* _Exercise details_: In the entries below, spot each line with the word "several" and copy it.
-- Opening Marker --
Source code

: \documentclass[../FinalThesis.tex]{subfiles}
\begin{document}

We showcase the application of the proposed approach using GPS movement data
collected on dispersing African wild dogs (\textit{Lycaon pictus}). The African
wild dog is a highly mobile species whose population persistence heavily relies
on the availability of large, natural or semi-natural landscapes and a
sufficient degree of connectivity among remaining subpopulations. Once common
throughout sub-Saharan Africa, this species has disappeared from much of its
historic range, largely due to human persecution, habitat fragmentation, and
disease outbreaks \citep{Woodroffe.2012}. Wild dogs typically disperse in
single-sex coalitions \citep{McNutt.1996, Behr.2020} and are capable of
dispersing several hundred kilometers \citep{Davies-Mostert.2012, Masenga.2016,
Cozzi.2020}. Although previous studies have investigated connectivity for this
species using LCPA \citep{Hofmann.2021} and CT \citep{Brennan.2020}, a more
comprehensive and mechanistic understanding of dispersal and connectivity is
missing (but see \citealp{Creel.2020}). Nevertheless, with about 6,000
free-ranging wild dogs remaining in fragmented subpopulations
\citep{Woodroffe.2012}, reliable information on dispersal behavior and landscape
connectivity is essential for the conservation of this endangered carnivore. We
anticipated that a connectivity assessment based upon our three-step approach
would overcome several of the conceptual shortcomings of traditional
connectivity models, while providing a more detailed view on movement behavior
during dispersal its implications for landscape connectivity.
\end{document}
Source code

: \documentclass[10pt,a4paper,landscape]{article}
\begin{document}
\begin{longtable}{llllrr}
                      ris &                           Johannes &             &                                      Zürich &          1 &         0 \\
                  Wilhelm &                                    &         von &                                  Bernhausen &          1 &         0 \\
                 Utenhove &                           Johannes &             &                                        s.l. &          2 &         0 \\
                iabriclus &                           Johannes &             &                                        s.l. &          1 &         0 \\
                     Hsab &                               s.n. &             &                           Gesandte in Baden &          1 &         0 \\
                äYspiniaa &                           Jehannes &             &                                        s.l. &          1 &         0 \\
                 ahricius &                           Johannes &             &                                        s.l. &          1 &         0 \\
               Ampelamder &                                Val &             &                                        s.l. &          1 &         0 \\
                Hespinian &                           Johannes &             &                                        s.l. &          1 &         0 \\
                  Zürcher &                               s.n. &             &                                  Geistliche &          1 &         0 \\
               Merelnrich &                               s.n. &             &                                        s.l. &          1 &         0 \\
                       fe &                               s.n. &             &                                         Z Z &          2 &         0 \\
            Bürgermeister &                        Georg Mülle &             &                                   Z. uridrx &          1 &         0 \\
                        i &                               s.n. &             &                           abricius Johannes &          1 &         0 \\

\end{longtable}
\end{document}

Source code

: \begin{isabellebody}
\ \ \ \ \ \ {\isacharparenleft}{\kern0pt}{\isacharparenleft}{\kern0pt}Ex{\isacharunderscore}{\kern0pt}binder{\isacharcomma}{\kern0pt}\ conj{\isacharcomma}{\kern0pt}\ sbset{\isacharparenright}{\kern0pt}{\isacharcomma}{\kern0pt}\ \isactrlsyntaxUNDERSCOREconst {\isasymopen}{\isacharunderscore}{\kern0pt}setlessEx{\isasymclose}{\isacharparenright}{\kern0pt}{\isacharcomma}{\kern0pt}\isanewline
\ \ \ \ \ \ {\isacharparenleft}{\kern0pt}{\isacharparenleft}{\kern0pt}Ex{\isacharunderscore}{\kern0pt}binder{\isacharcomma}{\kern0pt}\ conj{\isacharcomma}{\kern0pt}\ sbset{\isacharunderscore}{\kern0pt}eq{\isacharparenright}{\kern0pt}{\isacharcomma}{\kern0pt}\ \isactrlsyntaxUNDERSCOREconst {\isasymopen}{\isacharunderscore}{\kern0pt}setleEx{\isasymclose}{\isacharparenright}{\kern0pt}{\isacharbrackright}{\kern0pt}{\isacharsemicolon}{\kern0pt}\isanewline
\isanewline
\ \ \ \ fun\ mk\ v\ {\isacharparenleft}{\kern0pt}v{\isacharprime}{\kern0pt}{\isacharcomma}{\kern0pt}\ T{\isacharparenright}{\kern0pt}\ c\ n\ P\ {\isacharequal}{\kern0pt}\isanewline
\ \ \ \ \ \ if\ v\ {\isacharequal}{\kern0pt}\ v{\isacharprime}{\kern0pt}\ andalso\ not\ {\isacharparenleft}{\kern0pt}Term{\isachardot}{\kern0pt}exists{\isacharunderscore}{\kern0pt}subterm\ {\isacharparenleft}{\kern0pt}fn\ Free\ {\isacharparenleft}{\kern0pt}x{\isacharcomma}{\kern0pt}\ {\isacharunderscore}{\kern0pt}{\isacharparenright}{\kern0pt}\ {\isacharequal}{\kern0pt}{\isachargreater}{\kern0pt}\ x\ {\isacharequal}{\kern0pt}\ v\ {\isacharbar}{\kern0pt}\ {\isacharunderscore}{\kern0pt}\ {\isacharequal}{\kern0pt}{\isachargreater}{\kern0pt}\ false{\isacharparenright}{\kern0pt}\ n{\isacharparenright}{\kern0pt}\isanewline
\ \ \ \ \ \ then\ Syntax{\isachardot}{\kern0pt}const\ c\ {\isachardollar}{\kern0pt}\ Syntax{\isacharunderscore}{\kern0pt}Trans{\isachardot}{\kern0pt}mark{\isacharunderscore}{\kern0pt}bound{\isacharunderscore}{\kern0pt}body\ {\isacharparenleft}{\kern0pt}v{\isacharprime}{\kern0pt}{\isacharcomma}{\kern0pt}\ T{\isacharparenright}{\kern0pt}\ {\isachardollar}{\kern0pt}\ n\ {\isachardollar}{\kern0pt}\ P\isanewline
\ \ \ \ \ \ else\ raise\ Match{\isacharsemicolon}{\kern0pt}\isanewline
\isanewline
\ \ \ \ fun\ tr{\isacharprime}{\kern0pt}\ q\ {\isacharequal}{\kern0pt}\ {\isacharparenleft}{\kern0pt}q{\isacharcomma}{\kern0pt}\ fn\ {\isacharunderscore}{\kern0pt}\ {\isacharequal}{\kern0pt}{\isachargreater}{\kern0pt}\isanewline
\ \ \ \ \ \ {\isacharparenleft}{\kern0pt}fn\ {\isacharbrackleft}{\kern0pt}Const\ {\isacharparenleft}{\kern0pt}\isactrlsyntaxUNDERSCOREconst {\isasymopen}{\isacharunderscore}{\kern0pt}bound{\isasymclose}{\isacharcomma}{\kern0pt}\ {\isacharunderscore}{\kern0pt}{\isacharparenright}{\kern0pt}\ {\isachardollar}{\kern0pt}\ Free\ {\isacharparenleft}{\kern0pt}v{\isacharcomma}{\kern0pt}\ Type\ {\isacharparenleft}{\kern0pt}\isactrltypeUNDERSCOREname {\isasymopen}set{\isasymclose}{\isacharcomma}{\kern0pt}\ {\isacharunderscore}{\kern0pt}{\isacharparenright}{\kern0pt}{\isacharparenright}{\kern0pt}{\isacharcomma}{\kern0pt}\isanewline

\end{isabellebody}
-- Closing Marker --
* _Answer box_:
dispersing several hundred kilometers \citep{Davies-Mostert.2012, Masenga.2016,
would overcome several of the conceptual shortcomings of traditional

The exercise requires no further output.